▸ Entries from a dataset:
§ §
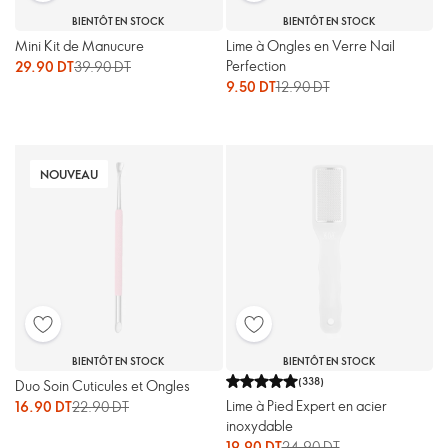
BIENTÔT EN STOCK
BIENTÔT EN STOCK
Mini Kit de Manucure
Lime à Ongles en Verre Nail
Perfection
29.90 DT
39.90 DT
9.50 DT
12.90 DT
NOUVEAU
BIENTÔT EN STOCK
BIENTÔT EN STOCK
(
338
)
Duo Soin Cuticules et Ongles
Lime à Pied Expert en acier
16.90 DT
22.90 DT
inoxydable
19.90 DT
24.90 DT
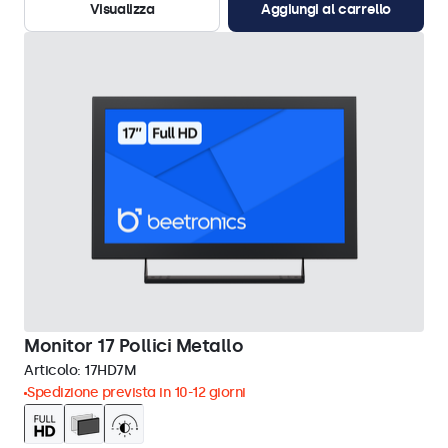
Visualizza
Aggiungi al carrello
Monitor 17 Pollici Metallo
Articolo:
17HD7M
Spedizione prevista in 10-12 giorni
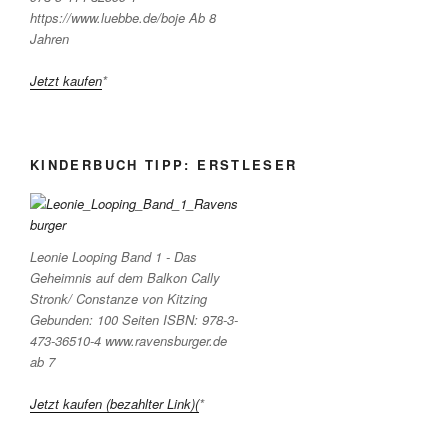
https://www.luebbe.de/boje Ab 8
Jahren
Jetzt kaufen
*
KINDERBUCH TIPP: ERSTLESER
Leonie Looping Band 1 - Das
Geheimnis auf dem Balkon Cally
Stronk/ Constanze von Kitzing
Gebunden: 100 Seiten ISBN: 978-3-
473-36510-4 www.ravensburger.de
ab 7
Jetzt kaufen (bezahlter Link)(
*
§ §
▸ Requirement: Count the lines in the entries above that contain the string "Ongles", treating uppercase and lowercase letters as distinct, and give only the number.

▸ Exercise response: 2